He argues that a vocal minority of opponents, composed largely, but not exclusively, of religious believers, have achieved a disproportionate level of influence in the debate around the issue, and are consequently inflicting needless suffering on those who would prefer to end their lives.
As Tallis points out in the article, public support for a change in the law is consistently demonstrated in opinion polls around the issue, and the results of a new survey released this week have once again shown this to be the case.

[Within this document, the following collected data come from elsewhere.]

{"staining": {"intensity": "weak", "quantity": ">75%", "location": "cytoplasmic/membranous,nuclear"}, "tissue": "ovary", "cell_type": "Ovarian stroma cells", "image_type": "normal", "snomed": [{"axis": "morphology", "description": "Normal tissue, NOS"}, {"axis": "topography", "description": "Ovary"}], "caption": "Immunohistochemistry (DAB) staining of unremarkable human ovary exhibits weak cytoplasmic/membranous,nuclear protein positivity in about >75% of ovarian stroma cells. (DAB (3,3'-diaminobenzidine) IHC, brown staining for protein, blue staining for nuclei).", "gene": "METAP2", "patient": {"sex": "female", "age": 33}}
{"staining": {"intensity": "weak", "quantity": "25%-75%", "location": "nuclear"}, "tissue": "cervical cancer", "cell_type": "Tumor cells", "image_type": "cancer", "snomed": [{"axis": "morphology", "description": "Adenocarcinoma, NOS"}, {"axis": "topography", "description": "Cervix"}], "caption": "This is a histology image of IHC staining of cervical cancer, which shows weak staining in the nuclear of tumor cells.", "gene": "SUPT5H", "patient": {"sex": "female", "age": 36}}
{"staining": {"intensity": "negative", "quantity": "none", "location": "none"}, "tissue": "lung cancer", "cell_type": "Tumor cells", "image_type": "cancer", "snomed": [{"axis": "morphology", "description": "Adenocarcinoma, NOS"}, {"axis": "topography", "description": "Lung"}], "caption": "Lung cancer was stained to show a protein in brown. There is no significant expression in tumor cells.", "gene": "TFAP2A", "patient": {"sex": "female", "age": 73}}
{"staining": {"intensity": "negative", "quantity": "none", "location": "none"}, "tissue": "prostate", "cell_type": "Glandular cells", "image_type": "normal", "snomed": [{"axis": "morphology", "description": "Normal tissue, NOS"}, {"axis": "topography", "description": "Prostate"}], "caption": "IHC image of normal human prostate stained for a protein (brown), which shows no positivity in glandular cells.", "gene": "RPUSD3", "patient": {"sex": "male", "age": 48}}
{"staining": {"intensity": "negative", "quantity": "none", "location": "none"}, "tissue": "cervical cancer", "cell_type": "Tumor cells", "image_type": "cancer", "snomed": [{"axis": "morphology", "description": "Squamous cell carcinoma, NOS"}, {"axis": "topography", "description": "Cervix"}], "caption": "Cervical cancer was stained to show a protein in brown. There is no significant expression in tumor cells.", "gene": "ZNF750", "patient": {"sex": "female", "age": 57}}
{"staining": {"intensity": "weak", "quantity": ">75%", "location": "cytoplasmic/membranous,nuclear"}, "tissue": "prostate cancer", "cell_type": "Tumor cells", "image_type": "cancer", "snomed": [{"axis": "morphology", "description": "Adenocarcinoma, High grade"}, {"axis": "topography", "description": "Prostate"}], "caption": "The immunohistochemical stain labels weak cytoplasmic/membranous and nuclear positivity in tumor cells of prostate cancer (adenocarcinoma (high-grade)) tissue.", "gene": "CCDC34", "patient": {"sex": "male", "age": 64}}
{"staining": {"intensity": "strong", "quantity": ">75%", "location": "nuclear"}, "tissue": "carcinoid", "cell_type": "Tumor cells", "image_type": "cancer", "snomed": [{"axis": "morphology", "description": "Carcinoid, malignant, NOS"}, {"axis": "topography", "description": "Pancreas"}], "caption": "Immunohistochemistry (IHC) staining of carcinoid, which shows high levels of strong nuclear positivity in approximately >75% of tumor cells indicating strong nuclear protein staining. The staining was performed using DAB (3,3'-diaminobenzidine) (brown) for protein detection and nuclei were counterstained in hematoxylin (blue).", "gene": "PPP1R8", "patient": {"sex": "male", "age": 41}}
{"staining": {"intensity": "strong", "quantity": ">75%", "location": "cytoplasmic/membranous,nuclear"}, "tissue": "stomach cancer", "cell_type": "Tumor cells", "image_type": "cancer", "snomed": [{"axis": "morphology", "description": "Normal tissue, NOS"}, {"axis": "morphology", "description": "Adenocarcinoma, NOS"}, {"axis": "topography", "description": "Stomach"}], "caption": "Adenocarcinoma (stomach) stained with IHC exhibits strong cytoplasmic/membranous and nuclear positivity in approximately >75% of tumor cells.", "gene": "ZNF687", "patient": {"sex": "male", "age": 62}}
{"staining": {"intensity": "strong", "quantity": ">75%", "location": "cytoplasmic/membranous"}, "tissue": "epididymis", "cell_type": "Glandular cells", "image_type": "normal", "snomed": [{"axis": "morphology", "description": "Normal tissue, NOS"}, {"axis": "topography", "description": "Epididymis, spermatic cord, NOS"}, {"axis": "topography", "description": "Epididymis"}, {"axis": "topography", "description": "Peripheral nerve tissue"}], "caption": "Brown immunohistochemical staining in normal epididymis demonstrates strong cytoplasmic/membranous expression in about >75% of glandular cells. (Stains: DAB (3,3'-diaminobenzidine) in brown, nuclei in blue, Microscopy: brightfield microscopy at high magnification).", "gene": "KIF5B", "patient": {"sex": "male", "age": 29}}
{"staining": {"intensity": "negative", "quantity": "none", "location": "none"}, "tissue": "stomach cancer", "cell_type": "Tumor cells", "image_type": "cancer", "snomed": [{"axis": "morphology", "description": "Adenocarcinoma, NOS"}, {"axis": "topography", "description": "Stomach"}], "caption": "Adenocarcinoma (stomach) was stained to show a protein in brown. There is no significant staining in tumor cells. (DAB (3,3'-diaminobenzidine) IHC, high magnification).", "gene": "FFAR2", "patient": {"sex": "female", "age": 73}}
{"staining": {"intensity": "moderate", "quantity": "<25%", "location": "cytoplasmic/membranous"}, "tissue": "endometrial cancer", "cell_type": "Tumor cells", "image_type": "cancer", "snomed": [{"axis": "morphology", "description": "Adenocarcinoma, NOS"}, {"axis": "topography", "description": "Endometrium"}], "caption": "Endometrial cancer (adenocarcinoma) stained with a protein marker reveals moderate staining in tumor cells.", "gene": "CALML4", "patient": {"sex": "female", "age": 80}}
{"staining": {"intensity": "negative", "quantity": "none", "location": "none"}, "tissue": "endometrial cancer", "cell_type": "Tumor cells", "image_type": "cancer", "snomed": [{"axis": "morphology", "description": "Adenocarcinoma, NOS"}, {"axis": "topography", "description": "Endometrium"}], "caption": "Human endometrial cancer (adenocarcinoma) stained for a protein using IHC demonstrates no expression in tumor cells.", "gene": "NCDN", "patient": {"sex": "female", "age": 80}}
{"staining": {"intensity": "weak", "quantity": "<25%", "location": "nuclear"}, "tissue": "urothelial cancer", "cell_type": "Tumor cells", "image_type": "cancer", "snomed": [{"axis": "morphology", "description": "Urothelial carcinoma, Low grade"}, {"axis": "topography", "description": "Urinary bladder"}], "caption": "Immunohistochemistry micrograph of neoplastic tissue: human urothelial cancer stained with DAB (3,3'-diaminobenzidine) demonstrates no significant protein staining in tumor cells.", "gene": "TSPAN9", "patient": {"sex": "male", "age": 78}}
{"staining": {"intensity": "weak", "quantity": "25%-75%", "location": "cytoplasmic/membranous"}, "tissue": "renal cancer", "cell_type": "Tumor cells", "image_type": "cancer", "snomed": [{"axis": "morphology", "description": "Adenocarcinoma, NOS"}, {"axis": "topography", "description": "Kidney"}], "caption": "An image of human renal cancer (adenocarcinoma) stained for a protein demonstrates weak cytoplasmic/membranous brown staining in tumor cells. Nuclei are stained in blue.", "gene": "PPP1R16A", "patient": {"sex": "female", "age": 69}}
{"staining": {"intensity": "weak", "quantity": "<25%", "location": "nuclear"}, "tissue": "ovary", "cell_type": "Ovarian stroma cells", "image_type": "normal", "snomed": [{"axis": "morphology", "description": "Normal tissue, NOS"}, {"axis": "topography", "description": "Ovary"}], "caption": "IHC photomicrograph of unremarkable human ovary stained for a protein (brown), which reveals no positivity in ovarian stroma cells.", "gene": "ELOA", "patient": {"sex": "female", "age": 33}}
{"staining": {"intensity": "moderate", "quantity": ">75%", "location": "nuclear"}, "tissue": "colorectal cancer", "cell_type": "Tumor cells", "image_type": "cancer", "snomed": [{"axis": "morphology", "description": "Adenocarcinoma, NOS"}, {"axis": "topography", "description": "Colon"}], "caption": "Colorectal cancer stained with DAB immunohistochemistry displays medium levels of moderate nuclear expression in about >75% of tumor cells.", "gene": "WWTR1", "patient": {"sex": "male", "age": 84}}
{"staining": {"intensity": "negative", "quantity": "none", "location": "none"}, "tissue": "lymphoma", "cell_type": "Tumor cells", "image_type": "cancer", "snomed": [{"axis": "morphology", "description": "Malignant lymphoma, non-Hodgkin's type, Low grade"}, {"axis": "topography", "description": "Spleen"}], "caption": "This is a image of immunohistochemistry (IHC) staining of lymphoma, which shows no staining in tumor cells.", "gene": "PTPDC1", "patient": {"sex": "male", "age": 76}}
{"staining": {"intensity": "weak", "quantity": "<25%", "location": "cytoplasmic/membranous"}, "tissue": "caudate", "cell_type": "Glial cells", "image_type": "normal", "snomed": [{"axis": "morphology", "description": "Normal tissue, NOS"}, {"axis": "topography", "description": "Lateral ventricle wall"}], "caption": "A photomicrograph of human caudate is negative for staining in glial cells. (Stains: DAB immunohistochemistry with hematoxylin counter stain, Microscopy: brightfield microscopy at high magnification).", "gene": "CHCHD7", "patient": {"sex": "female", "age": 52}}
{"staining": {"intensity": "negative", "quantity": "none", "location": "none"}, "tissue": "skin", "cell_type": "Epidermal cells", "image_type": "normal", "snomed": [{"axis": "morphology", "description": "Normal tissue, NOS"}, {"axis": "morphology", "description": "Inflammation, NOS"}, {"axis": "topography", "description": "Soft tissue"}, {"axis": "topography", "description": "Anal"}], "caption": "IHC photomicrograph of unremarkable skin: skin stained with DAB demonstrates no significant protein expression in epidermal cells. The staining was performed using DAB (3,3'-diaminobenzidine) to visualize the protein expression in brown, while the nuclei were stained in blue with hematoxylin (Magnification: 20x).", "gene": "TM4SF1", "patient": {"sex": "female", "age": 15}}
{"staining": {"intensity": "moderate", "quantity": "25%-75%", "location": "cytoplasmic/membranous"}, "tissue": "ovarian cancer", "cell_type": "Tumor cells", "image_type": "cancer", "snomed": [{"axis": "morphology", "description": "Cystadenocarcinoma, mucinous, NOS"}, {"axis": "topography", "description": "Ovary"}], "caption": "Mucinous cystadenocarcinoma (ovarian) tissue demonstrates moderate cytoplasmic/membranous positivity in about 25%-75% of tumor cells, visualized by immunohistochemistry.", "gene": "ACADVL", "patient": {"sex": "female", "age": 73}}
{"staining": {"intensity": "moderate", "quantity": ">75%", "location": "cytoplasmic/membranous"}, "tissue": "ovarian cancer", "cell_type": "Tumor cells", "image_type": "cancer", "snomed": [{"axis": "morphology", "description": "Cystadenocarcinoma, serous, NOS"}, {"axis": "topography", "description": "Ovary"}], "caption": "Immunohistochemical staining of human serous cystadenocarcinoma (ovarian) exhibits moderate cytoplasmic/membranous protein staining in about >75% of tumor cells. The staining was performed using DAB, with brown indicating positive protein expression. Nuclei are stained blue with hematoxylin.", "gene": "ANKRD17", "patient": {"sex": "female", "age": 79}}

A YouGov poll commissioned by the British Humanist Association asked respondents the following question:
"To what extent do you support or oppose mentally competent individuals with incurable or terminal diseases who wish to end their lives receiving medical assistance to do so, without those assisting them facing prosecution?"Of all respondents, 81 per cent expressed their support, with 43 per cent saying they "strongly support" and 38 per cent saying they "tend to support". By contrast, 6 per cent said they "tend to oppose", another 6 per cent that "strongly oppose", and 8 per cent said they "don't know".
The results are broken down by religious belief, and it's interesting to note that belief does not, on the whole, tend to correlate with opposition to assisted dying. 82 per cent of "Church of England/ Anglican/ Episcopal" followers support assisted dying (combining those who do so "strongly" and those who "tend to"), as do 66 per cent of Catholics. Of the major religious groups, only Islam had more respondents who were opposed, with 32 percent compared with 31 per cent in support (among Muslims, "Don't know" was in fact the largest group, at 37 per cent).
The legal fight by the locked-in syndrome sufferer Tony Nicklinson, who died of natural causes in August one week after losing his High Court case to allow doctors to end his life, has recently put the issue of assisted dying in the media spotlight. Looking at this poll it seems clear that, while this exposure may not have increased public support for a change in the law (polls have regularly shown support at this level), it has certainly not dented it. An overwhelming majority of the British public wish to see the law change, and those who oppose it in the name of their religion do not represent a minority even within their religious denominations. It is surely time for Parliament to act.